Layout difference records
Segment Open
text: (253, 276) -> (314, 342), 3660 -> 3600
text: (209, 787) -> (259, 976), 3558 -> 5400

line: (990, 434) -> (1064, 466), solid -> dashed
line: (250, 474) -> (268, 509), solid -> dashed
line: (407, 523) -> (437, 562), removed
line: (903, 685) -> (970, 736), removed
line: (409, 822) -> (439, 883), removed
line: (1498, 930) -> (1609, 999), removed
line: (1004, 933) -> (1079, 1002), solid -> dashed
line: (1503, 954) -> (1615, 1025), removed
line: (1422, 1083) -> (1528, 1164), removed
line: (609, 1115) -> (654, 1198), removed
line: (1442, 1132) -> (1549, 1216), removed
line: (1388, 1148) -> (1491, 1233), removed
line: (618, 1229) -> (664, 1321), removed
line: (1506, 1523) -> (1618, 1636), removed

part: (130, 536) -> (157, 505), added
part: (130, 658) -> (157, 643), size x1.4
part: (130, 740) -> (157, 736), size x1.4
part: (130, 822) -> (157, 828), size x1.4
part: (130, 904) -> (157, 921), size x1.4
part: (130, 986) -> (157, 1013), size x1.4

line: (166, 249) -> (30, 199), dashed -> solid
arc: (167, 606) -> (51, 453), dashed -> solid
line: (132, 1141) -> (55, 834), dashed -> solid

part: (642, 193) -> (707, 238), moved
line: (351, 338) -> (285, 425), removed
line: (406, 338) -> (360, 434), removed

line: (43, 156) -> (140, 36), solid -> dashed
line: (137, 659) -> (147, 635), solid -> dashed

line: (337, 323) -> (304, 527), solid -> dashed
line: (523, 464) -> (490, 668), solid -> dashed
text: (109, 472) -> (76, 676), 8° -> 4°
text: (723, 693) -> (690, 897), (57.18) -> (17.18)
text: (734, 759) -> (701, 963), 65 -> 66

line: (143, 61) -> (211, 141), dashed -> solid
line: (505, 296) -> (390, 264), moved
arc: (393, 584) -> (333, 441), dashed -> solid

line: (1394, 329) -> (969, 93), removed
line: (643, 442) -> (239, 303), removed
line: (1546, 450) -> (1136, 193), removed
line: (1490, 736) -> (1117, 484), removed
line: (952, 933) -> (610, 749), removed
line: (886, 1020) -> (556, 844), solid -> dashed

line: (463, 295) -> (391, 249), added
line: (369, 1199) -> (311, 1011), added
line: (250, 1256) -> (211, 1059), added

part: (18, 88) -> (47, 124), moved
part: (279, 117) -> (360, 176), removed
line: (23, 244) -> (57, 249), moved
Segment Closed
• Assignment: Restate word for word the lines of the data above, starting at the line containing "part: (130, 986) -> (157, 1013), size x1.4" and ending at the line containing "part: (18, 88) -> (47, 124), moved", both included, and nothing more.

• Output of the exercise:
part: (130, 986) -> (157, 1013), size x1.4

line: (166, 249) -> (30, 199), dashed -> solid
arc: (167, 606) -> (51, 453), dashed -> solid
line: (132, 1141) -> (55, 834), dashed -> solid

part: (642, 193) -> (707, 238), moved
line: (351, 338) -> (285, 425), removed
line: (406, 338) -> (360, 434), removed

line: (43, 156) -> (140, 36), solid -> dashed
line: (137, 659) -> (147, 635), solid -> dashed

line: (337, 323) -> (304, 527), solid -> dashed
line: (523, 464) -> (490, 668), solid -> dashed
text: (109, 472) -> (76, 676), 8° -> 4°
text: (723, 693) -> (690, 897), (57.18) -> (17.18)
text: (734, 759) -> (701, 963), 65 -> 66

line: (143, 61) -> (211, 141), dashed -> solid
line: (505, 296) -> (390, 264), moved
arc: (393, 584) -> (333, 441), dashed -> solid

line: (1394, 329) -> (969, 93), removed
line: (643, 442) -> (239, 303), removed
line: (1546, 450) -> (1136, 193), removed
line: (1490, 736) -> (1117, 484), removed
line: (952, 933) -> (610, 749), removed
line: (886, 1020) -> (556, 844), solid -> dashed

line: (463, 295) -> (391, 249), added
line: (369, 1199) -> (311, 1011), added
line: (250, 1256) -> (211, 1059), added

part: (18, 88) -> (47, 124), moved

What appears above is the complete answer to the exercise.